Littlefoot and friends are a Ka-Tet
The definition of Ka-Tet: a group of people drawn together by ka (fate/destiny) for a purpose or common goal. These groups are usually able to perform great tasks and survive great dangers. This perfectly sums up Littlefoot and his four friends (six if you count Ruby and Chomper). After they lost their families in the first movie, they encountered each other and overcame great odds, like defeating Sharptooth, to reach the Great-Valley. In the sequels, they frequently set out together to achieve something.

Since it was brought up that the story takes place in modern times...

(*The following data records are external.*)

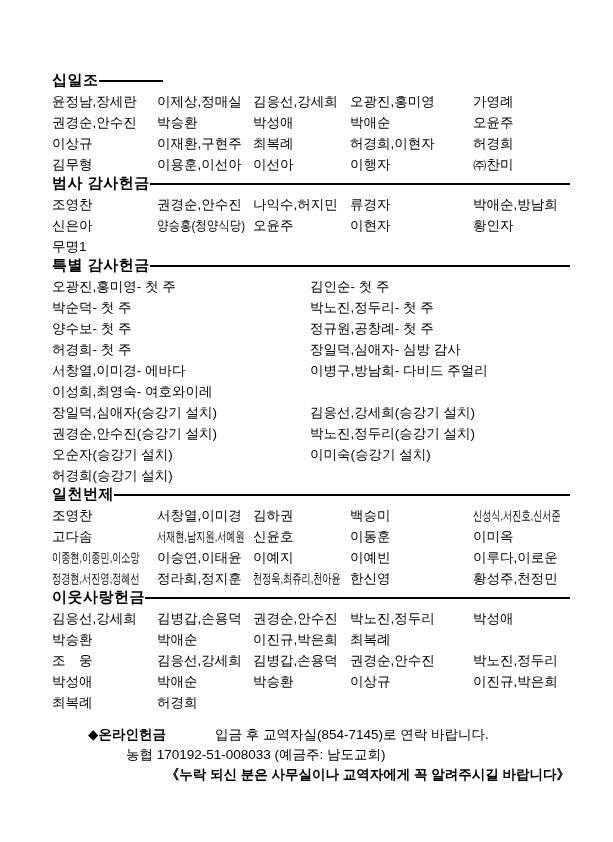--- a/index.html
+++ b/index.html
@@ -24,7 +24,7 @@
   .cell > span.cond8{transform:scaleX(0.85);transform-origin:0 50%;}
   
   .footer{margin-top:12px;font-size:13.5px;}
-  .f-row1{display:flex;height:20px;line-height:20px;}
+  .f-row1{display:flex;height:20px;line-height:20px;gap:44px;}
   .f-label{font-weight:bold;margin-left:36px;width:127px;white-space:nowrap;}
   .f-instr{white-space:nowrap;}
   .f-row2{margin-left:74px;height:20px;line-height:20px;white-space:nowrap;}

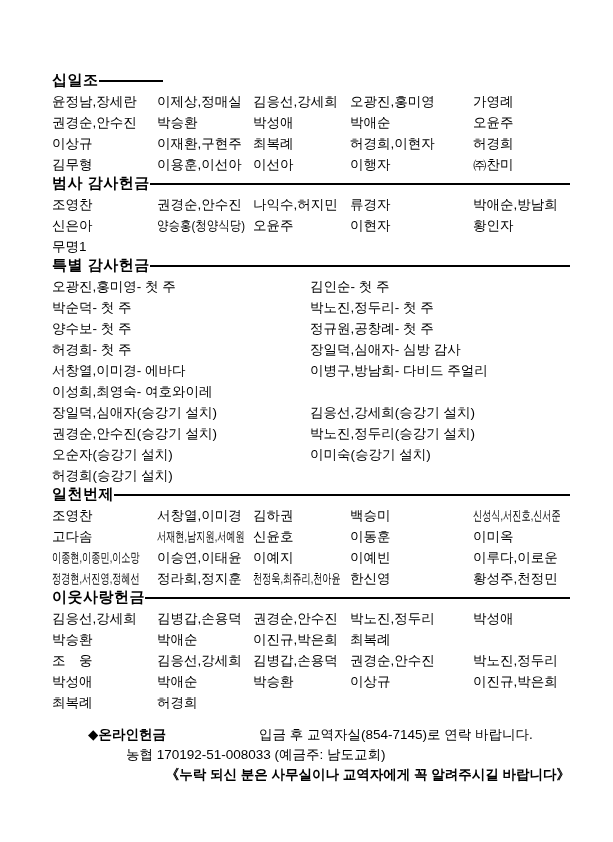--- a/index.html
+++ b/index.html
@@ -28,7 +28,7 @@
   .f-label{font-weight:bold;margin-left:36px;width:127px;white-space:nowrap;}
   .f-instr{white-space:nowrap;}
   .f-row2{margin-left:74px;height:20px;line-height:20px;white-space:nowrap;}
-  .f-row3{text-align:right;font-weight:bold;height:20px;line-height:20px;white-space:nowrap;}
+  .f-row3{text-align:center;font-weight:bold;height:20px;line-height:20px;white-space:nowrap;}
 </style>
 </head>
 <body>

The first movie is in fact part of the Jurassic Park universe, with the Great Valley perhaps being the Sanctuary from Jurassic World: Fallen Kingdom in an Alternate Continuity where Mills' double-crossing never occurred and the dinosaurs actually got successfully transported there. The "earthquake" was the eruption of Mt. Sibo on Isla Nublar and most of the movie after that never actually happened as the protagonists perceived it, they were simply high off of the tranquilizers they'd been darted with and hallucinated the whole adventure, only coming down off of it at the moment the Dinosaur Protection Group dropped them off in the valley. As for the sequels, this is yet another theory that works better if you assume they're non-canon.